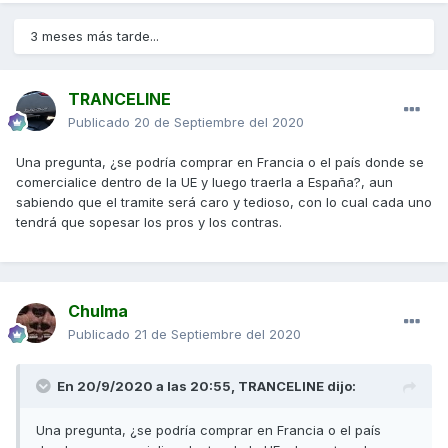
3 meses más tarde...
TRANCELINE
Publicado
20 de Septiembre del 2020
Una pregunta, ¿se podría comprar en Francia o el país donde se
comercialice dentro de la UE y luego traerla a España?, aun
sabiendo que el tramite será caro y tedioso, con lo cual cada uno
tendrá que sopesar los pros y los contras.
Chulma
Publicado
21 de Septiembre del 2020
En 20/9/2020 a las 20:55,
TRANCELINE
dijo:
Una pregunta, ¿se podría comprar en Francia o el país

● WHAT IS REQUIRED: Tally the lines of the listing in which the string "país" appears, and state the tally alone.

● TASK ANSWER: 2